The plot of THE WEDDING BANQUET was based on one of Lee's friends. The friend had been living with a white lover in Washington for eight years, but his parents didn't know he was gay.
"This floor has been liberated but since you're so handsome you may come in."--Wei-Wei (May Chin) to Wai-Tung (Winston Chao)
"As a married couple you'll be able to take a big tax break."--Simon (Mitchell Lictenstein) giving the convincing argument for the fake marriage to Wai-Tung
DVD Features:
Region 1
Keep Case
Widescreen - 1.85
Additional Release Material:
Featurette - 1. Director/Co-Writer Ang Lee and Producer/Co-Writer James Schamus
Trailers - 1. Original Theatrical Trailer
Gao Wai-Tung (Winston Chao) lives the good life: He runs a successful real-estate business in New York and has a wonderful relationship with his lover, Simon (Mitchell Lichtenstein). The only problem is that his elderly parents in Taiwan don't know he's gay--and they're pushing him to get married and present them with a grandchild. So, with Simon's approval, Wai-Tung strikes a bargain with Wei-Wei (May Chin), a charming young Chinese woman who is one of his tenants. If she'll marry him, he'll help her get a green card so she can stay in the United States. The charade culiminates in an elaborate Chinese banquet that no one will soon forget.
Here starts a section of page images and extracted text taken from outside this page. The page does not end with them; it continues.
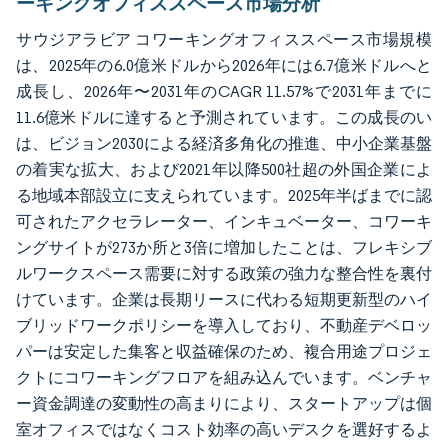
ーキングオフィススペース市場分析
サウジアラビア コワーキングオフィススペース市場規模
は、2025年の6.0億米ドルから2026年には6.7億米ドルへと
成長し、2026年〜2031年のCAGR 11.57%で2031年までに
11.6億米ドルに達すると予測されています。この成長のい
は、ビジョン2030による経済多角化の推進、中小企業基盤
の着実な拡大、および2021年以降500社超の外国企業によ
る地域本部設立に支えられています。2025年半ばまでに認
可されたアクセラレーター、インキュベーター、コワーキ
ングサイトが273か所と3倍に増加したことは、フレキシブ
ルワークスペース需要に対する政策の強力な整合性を裏付
けています。企業は長期リースに代わる短期更新型のハイ
ブリッドワークポリシーを導入しており、不動産デベロッ
パーは安定した集客と収益確保のため、複合用途プロジェ
クトにコワーキングフロアを組み込んでいます。ベンチャ
ー資金調達の変動性の高まりにより、スタートアップは個
室オフィスではなくコスト効率の高いデスクを選好するよ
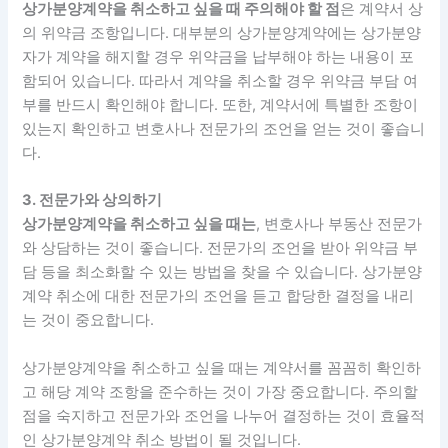
상가분양계약을 취소하고 싶을 때 주의해야 할 점
은 계약서 상
의 위약금 조항입니다. 대부분의 상가분양계약에는 상가분양
자가 계약을 해지할 경우 위약금을 납부해야 하는 내용이 포
함되어 있습니다. 따라서 계약을 취소할 경우 위약금 부담 여
부를 반드시 확인해야 합니다. 또한, 계약서에 특별한 조항이
있는지 확인하고 변호사나 전문가의 조언을 얻는 것이 좋습니
다.
3. 전문가와 상의하기
상가분양계약을 취소하고 싶을 때는
, 변호사나 부동산 전문가
와 상담하는 것이 좋습니다. 전문가의 조언을 받아 위약금 부
담 등을 최소화할 수 있는 방법을 찾을 수 있습니다. 상가분양
계약 취소에 대한 전문가의 조언을 듣고 합당한 결정을 내리
는 것이 중요합니다.
상가분양계약을 취소하고 싶을 때는 계약서를 꼼꼼히 확인하
고 해당 계약 조항을 준수하는 것이 가장 중요합니다. 주의할
점을 숙지하고 전문가와 조언을 나누어 결정하는 것이 효율적
인 상가분양계약 취소 방법이 될 것입니다.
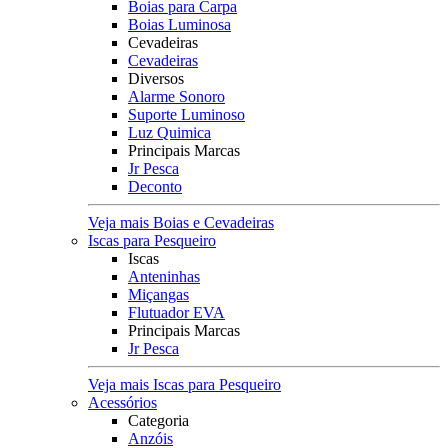
Boias para Carpa
Boias Luminosa
Cevadeiras
Cevadeiras
Diversos
Alarme Sonoro
Suporte Luminoso
Luz Quimica
Principais Marcas
Jr Pesca
Deconto
Veja mais Boias e Cevadeiras
Iscas para Pesqueiro
Iscas
Anteninhas
Miçangas
Flutuador EVA
Principais Marcas
Jr Pesca
Veja mais Iscas para Pesqueiro
Acessórios
Categoria
Anzóis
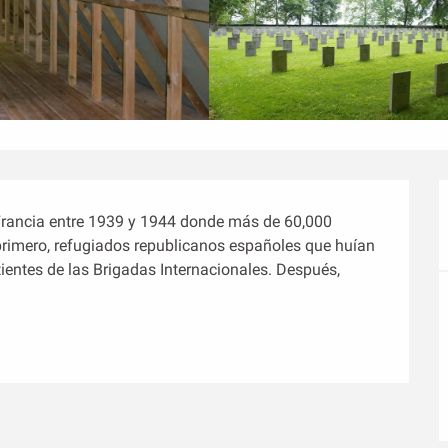
Francia entre 1939 y 1944 donde más de 60,000 
primero, refugiados republicanos españoles que huían 
ientes de las Brigadas Internacionales. Después, 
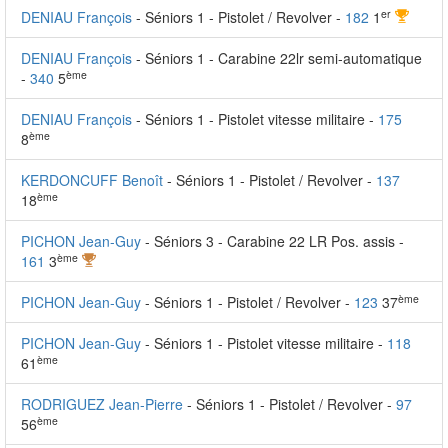
er
DENIAU François
- Séniors 1 - Pistolet / Revolver -
182
1
DENIAU François
- Séniors 1 - Carabine 22lr semi-automatique
ème
-
340
5
DENIAU François
- Séniors 1 - Pistolet vitesse militaire -
175
ème
8
KERDONCUFF Benoît
- Séniors 1 - Pistolet / Revolver -
137
ème
18
PICHON Jean-Guy
- Séniors 3 - Carabine 22 LR Pos. assis -
ème
161
3
ème
PICHON Jean-Guy
- Séniors 1 - Pistolet / Revolver -
123
37
PICHON Jean-Guy
- Séniors 1 - Pistolet vitesse militaire -
118
ème
61
RODRIGUEZ Jean-Pierre
- Séniors 1 - Pistolet / Revolver -
97
ème
56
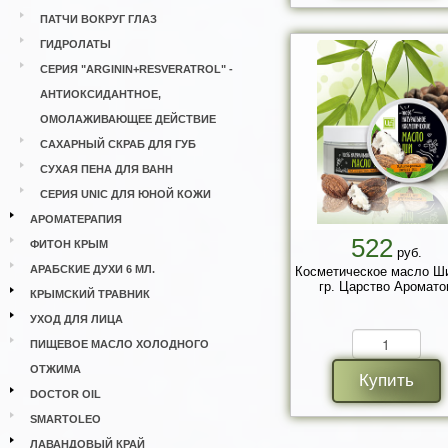
ПАТЧИ ВОКРУГ ГЛАЗ
ГИДРОЛАТЫ
СЕРИЯ "ARGININ+RESVERATROL" -
АНТИОКСИДАНТНОЕ,
ОМОЛАЖИВАЮЩЕЕ ДЕЙСТВИЕ
САХАРНЫЙ СКРАБ ДЛЯ ГУБ
СУХАЯ ПЕНА ДЛЯ ВАНН
СЕРИЯ UNIC ДЛЯ ЮНОЙ КОЖИ
АРОМАТЕРАПИЯ
522
ФИТОН КРЫМ
руб.
АРАБСКИЕ ДУХИ 6 МЛ.
Косметическое масло Ш
гр. Царство Аромато
КРЫМСКИЙ ТРАВНИК
УХОД ДЛЯ ЛИЦА
ПИЩЕВОЕ МАСЛО ХОЛОДНОГО
ОТЖИМА
Купить
DOCTOR OIL
SMARTOLEO
ЛАВАНДОВЫЙ КРАЙ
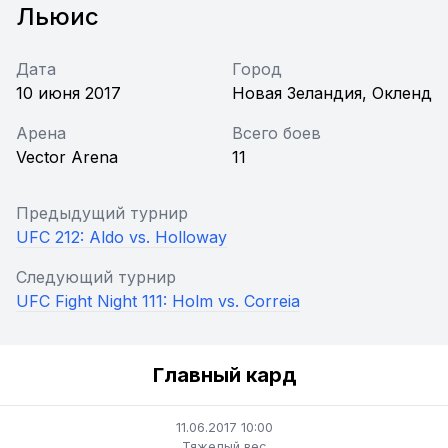
Льюис
Дата
Город
10 июня 2017
Новая Зеландия, Окленд
Арена
Всего боев
Vector Arena
11
Предыдущий турнир
UFC 212: Aldo vs. Holloway
Следующий турнир
UFC Fight Night 111: Holm vs. Correia
Главный кард
11.06.2017 10:00
Тяжелый вес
The second in director Ang Lee's Father Knows Best trilogy (completed by PUSHING HANDS and EAT DRINK MAN WOMAN), THE WEDDING BANQUET established Lee as a superior observer of intimate and domestic life. Cultural miscommunication, the obligations of tradition, and the difficulty of coming out as gay are all depicted with both hilarity and heartbreaking reality.